Authorised or registered?

The policy of the GFSC is to subject authorised investment schemes to closer supervision than registered schemes. In the case of closed-ended schemes, there is little of substance to distinguish between the two categories, other than the fast-track approval process for registered funds. However, in relation to open-ended funds, the registered regime provides a lighter touch than the authorised category which, until the recent changes, was the only form of regulation available to an open-ended fund in Guernsey.


A person who provides services in Guernsey to a closed-ended or open-ended fund must hold a licence under the POI Law (a "POI Licence"). This applies to fund administrators who must be licensed under the POI Law to provide administration services to fund entities. It also means that, for example, an investment adviser providing services in Guernsey to a Guernsey fund or the general partner of a Guernsey limited partnership which is a fund must also be licensed under the POI Law.

Notably, property is not a controlled investment under the POI Law. Accordingly, the provision of services in connection with property is not caught by the POI Law and does not require a POI Licence.

Often, the investment adviser to a fund will be a UK regulated entity. Provided that no activities are being conducted by that adviser in Guernsey, then there should be no Guernsey regulatory obstacles to this.

POI licensing

It is important to note that the fund approval processes described above do not encompass the obtaining of a POI Licence for any adviser, manager or administrator. Traditionally, the obtaining of a POI Licence could take around four to six weeks.

However, a new process has been introduced under which the GFSC will consider the application for a POI Licence within ten business days of the receipt by it of a fully completed application together with warranties from the Designated Manager that they have conducted due diligence on the beneficial owners of the applicant, and that the application is complete in all respects.

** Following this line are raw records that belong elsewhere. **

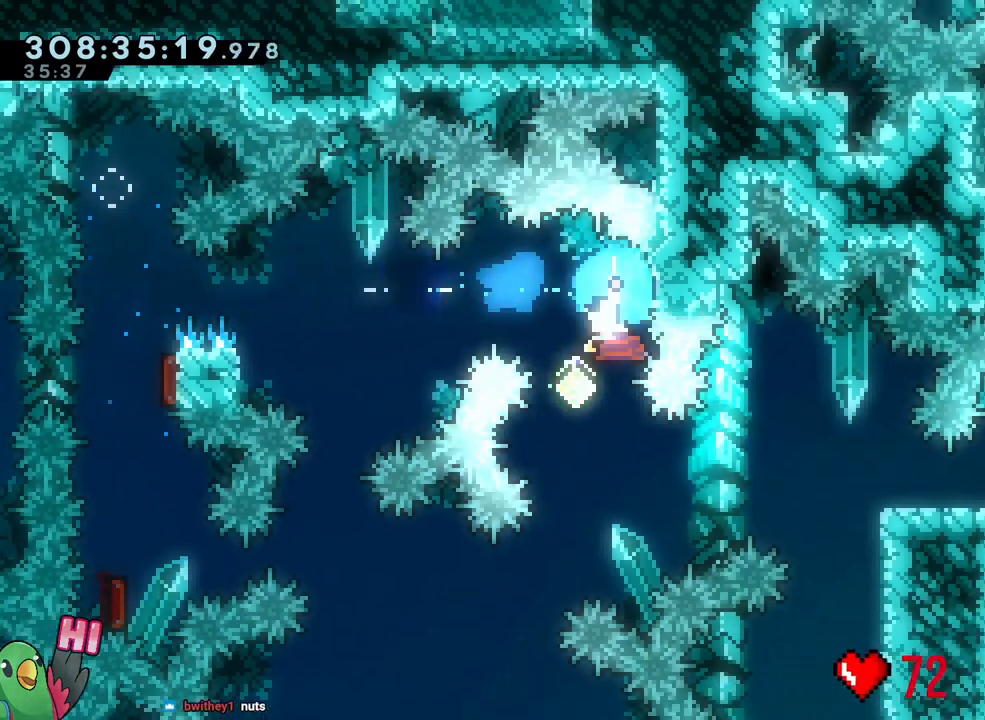
{"dt_ms": 500, "buttons": ["L2"], "left_stick": "right", "right_stick": "center", "events": [[50, "left_stick", "center"], [133, "L2", "down"], [133, "left_stick", "right"], [150, "Y", "down"], [267, "Y", "up"], [350, "B", "down"], [400, "B", "up"]]}
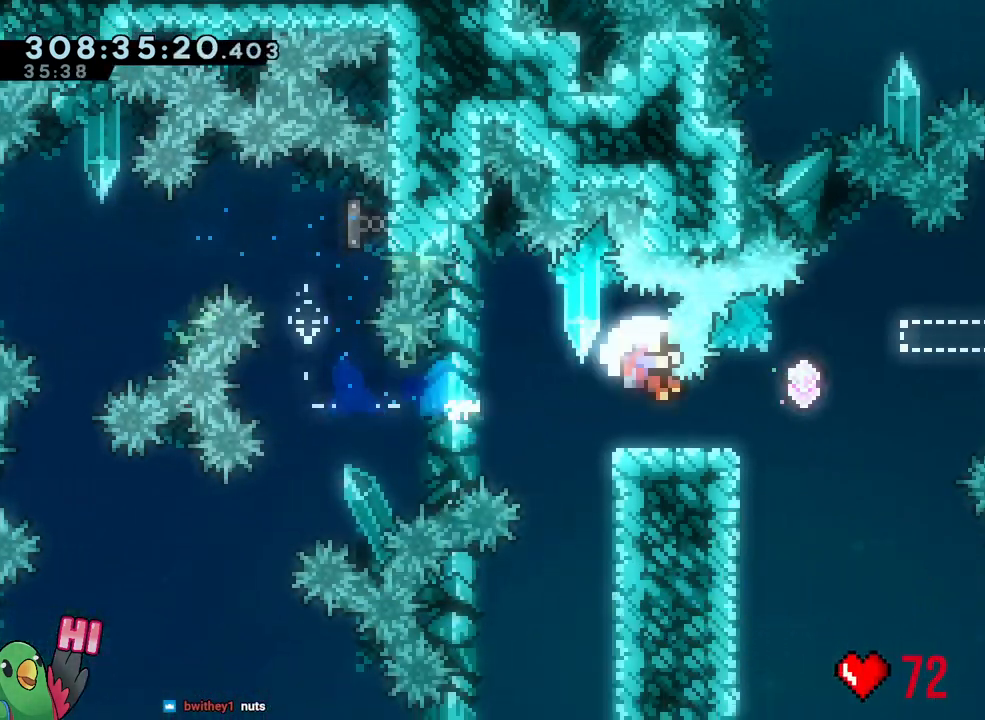
{"dt_ms": 500, "buttons": ["B"], "left_stick": "center", "right_stick": "center", "events": [[133, "B", "down"], [317, "B", "up"], [350, "L2", "up"], [417, "left_stick", "center"], [450, "B", "down"]]}
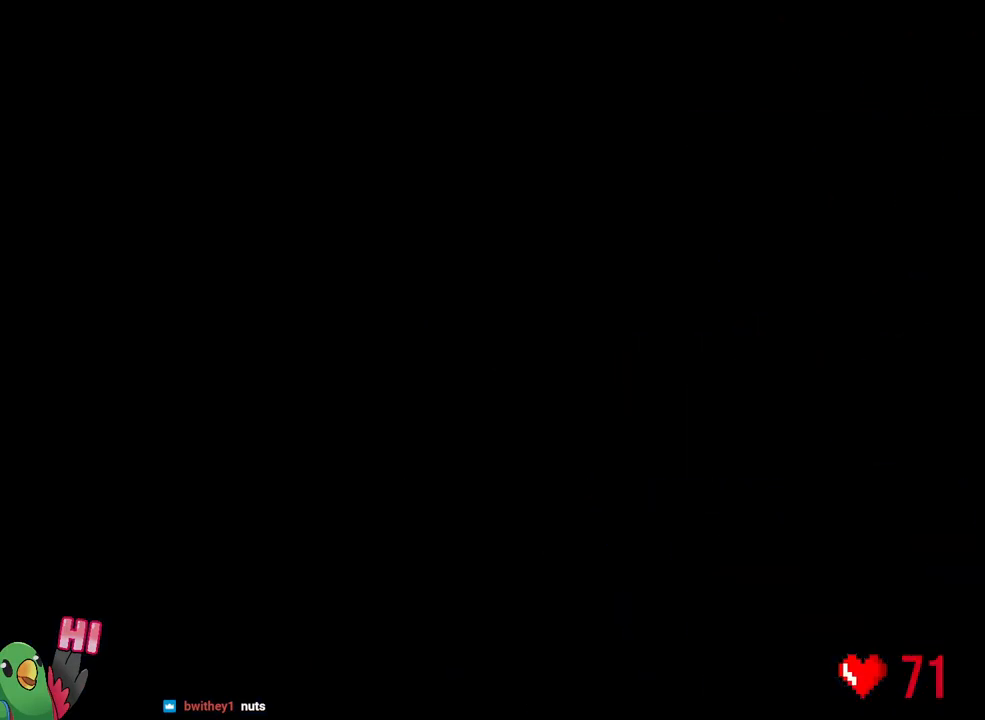
{"dt_ms": 500, "buttons": ["L2"], "left_stick": "center", "right_stick": "center", "events": [[17, "B", "up"], [117, "B", "down"], [200, "B", "up"], [300, "B", "down"], [400, "B", "up"], [400, "R1", "down"], [450, "R1", "up"], [500, "L2", "down"]]}
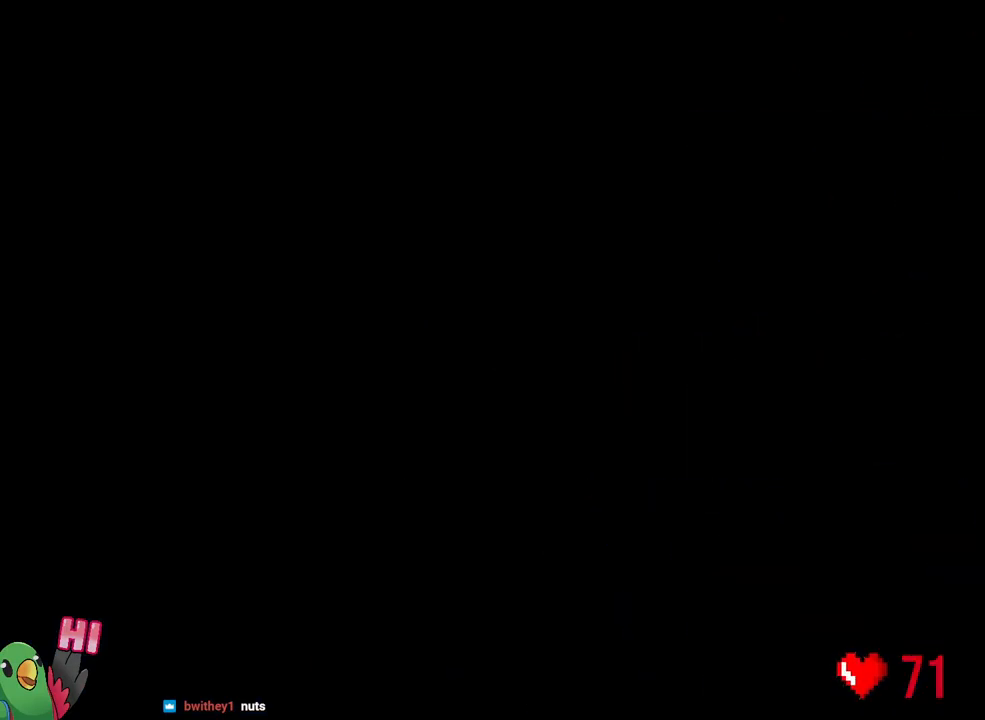
{"dt_ms": 500, "buttons": ["L2"], "left_stick": "center", "right_stick": "center", "events": []}
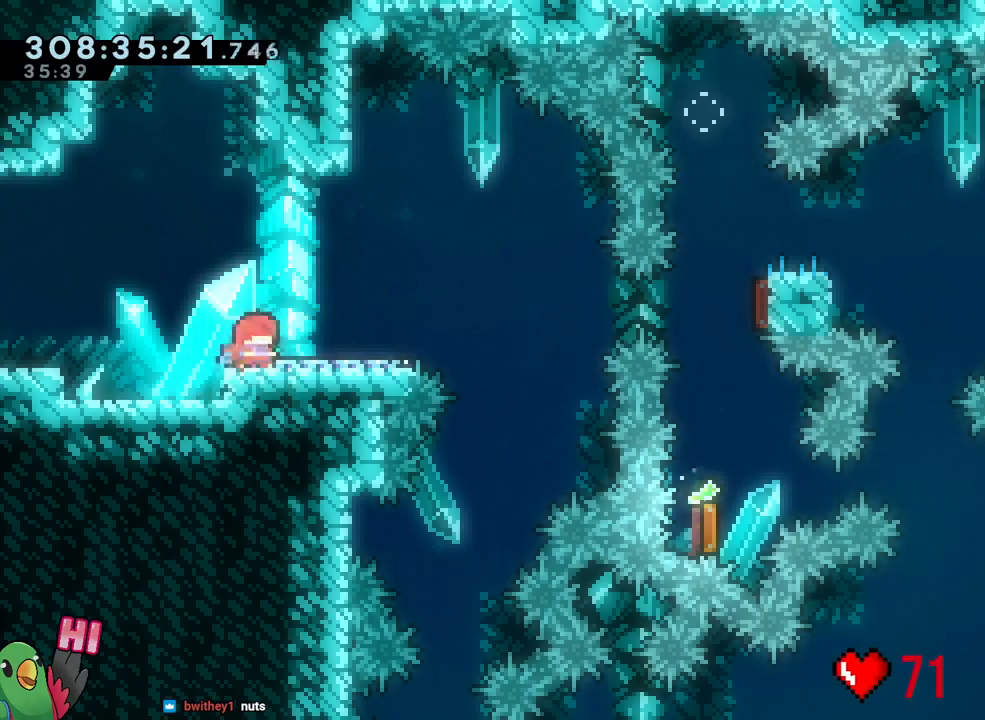
{"dt_ms": 500, "buttons": [], "left_stick": "right", "right_stick": "center", "events": [[83, "Y", "down"], [83, "left_stick", "right"], [150, "B", "down"], [467, "Y", "up"], [500, "B", "up"], [500, "L2", "up"]]}
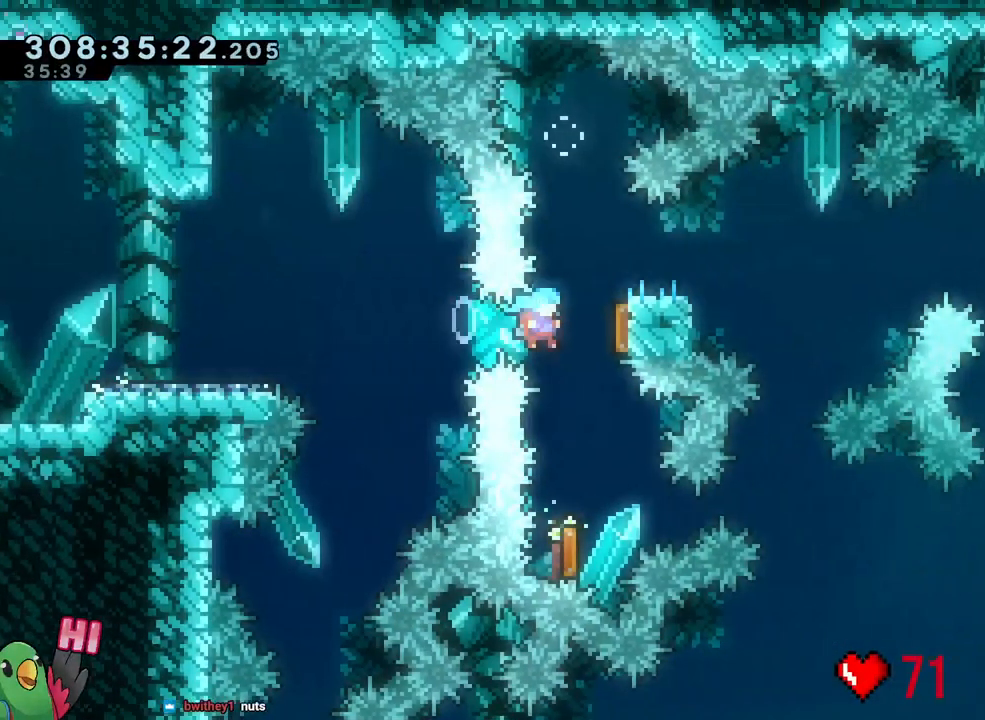
{"dt_ms": 500, "buttons": ["Y"], "left_stick": "up", "right_stick": "center", "events": [[50, "left_stick", "down"], [100, "Y", "down"], [217, "Y", "up"], [317, "left_stick", "up"], [350, "Y", "down"], [450, "R2", "down"], [500, "R2", "up"]]}
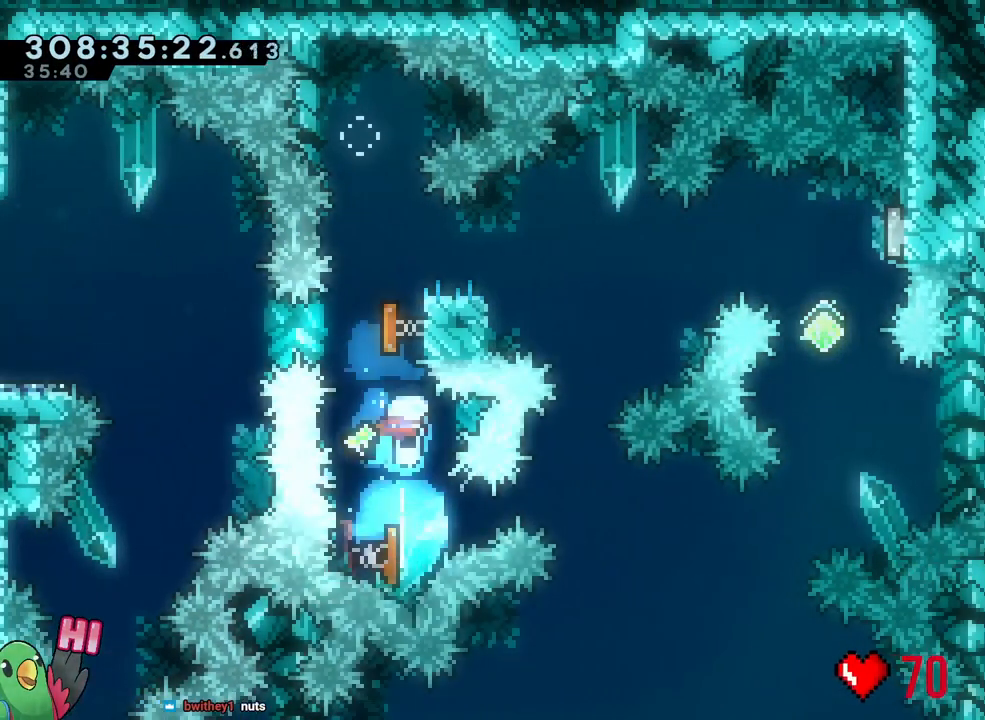
{"dt_ms": 500, "buttons": ["DPAD_RIGHT"], "left_stick": "center", "right_stick": "center"}
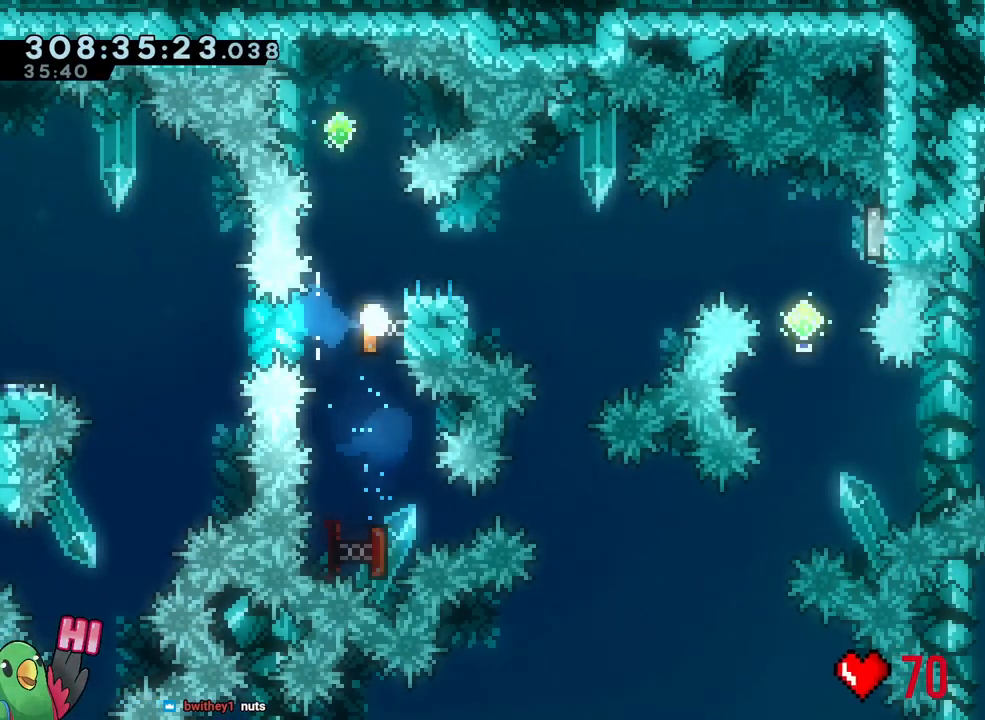
{"dt_ms": 1000, "buttons": ["B", "L2", "R1"], "left_stick": "center", "right_stick": "center"}
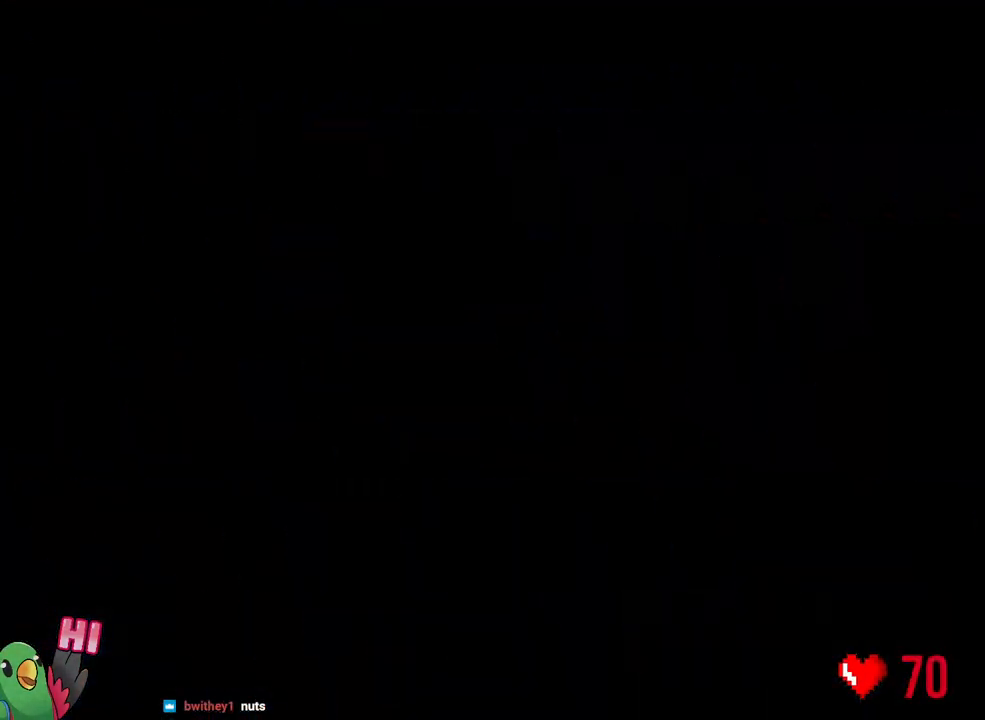
{"dt_ms": 500, "buttons": ["L2"], "left_stick": "center", "right_stick": "center", "events": [[17, "R1", "up"], [100, "B", "up"]]}
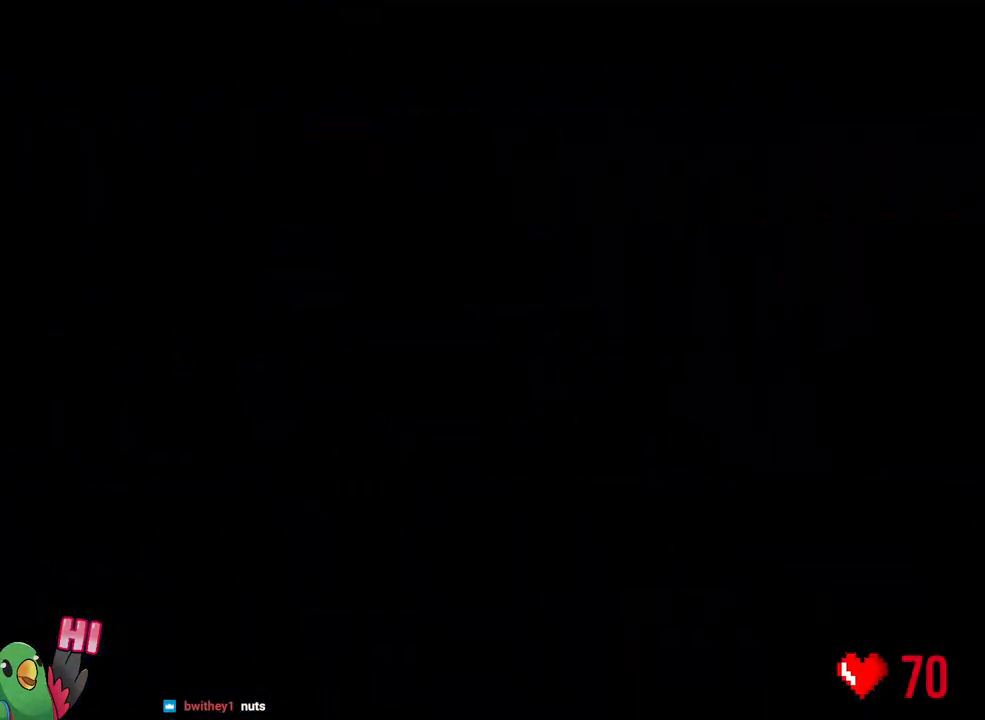
{"dt_ms": 500, "buttons": ["B", "Y", "L2"], "left_stick": "right", "right_stick": "center", "events": [[17, "R2", "down"], [300, "left_stick", "right"], [317, "R2", "up"], [317, "Y", "down"], [383, "B", "down"]]}
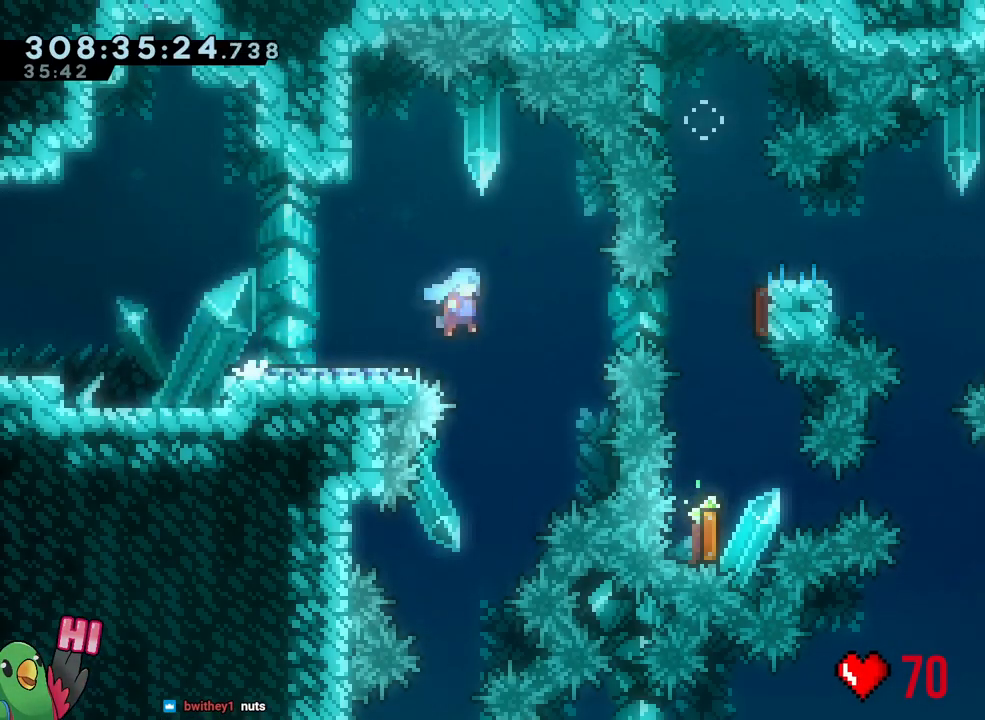
{"dt_ms": 500, "buttons": [], "left_stick": "up-left", "right_stick": "center", "events": [[167, "Y", "up"], [267, "left_stick", "down"], [283, "Y", "down"], [317, "L2", "up"], [450, "B", "up"], [450, "Y", "up"], [500, "left_stick", "up-left"]]}
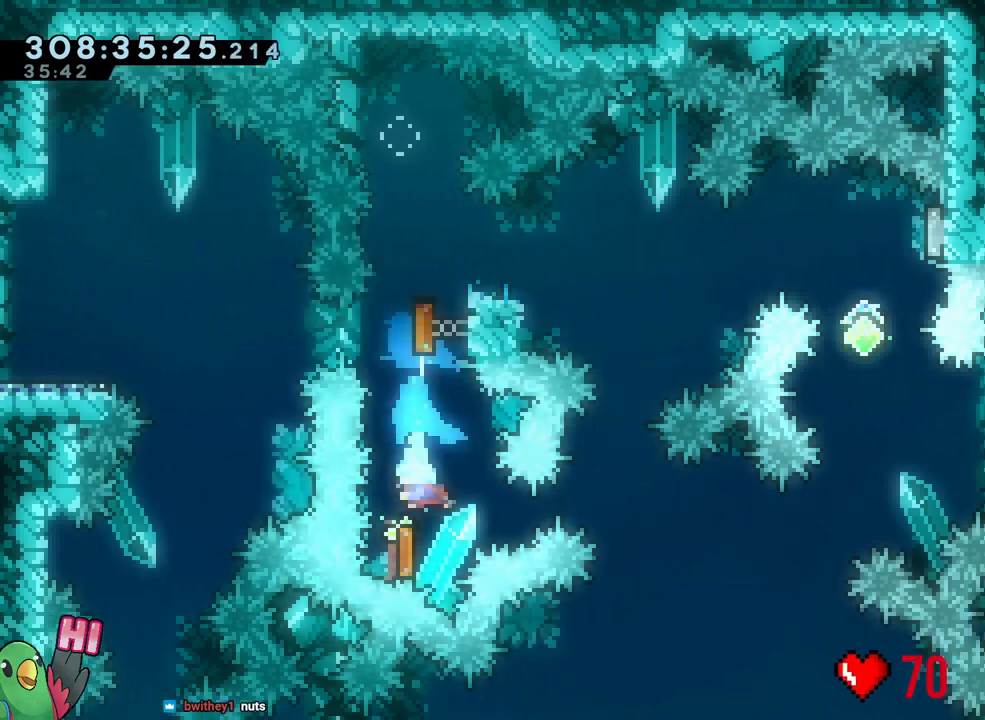
{"dt_ms": 500, "buttons": ["L1"], "left_stick": "up", "right_stick": "center", "events": [[50, "Y", "down"], [50, "left_stick", "up"], [250, "Y", "up"], [317, "Y", "down"], [467, "L1", "down"], [467, "Y", "up"]]}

Notably, the fast-track process only applies to applicants who are seeking to provide services to QIFs or registered investment funds. Accordingly, we would anticipate that the new POI Licence process will result in even more fund applications using the registered or authorised QIF routes rather than the traditional authorised fund approval process.

Other considerations

It is common for private equity funds to accept commitments from investors comprising, in part, a capital contribution and, in part, a loan commitment. At the time of writing, it is also necessary for such a private equity fund to obtain an additional regulatory consent under the Control of Borrowing (Bailiwick of Guernsey) Ordinance, 1959 (as amended) for the borrowing which it is obtaining from its limited partners. This regulatory requirement is a hangover from the old regime and it is hoped that it will be dispensed with in the near future.

Funds are required to submit quarterly statistical information and file their annual report and accounts. The first annual return for registered funds must be made within twelve months of the registration being granted. Previously, Guernsey fund administrators were required to submit returns relating to all of the funds which they administered at the end of each year, but now each fund has its own individual twelve month period commencing on the day it was first registered.


It is possible for the holder of a POI Licence, such as a fund administrator, to outsource certain of its functions to an entity outside of Guernsey. However, such delegation of activities must be done in compliance with the outsourcing guidelines issued by the GFSC. In particular, it is worth noting that the licensee must retain sufficient expertise to oversee any such delegated functions.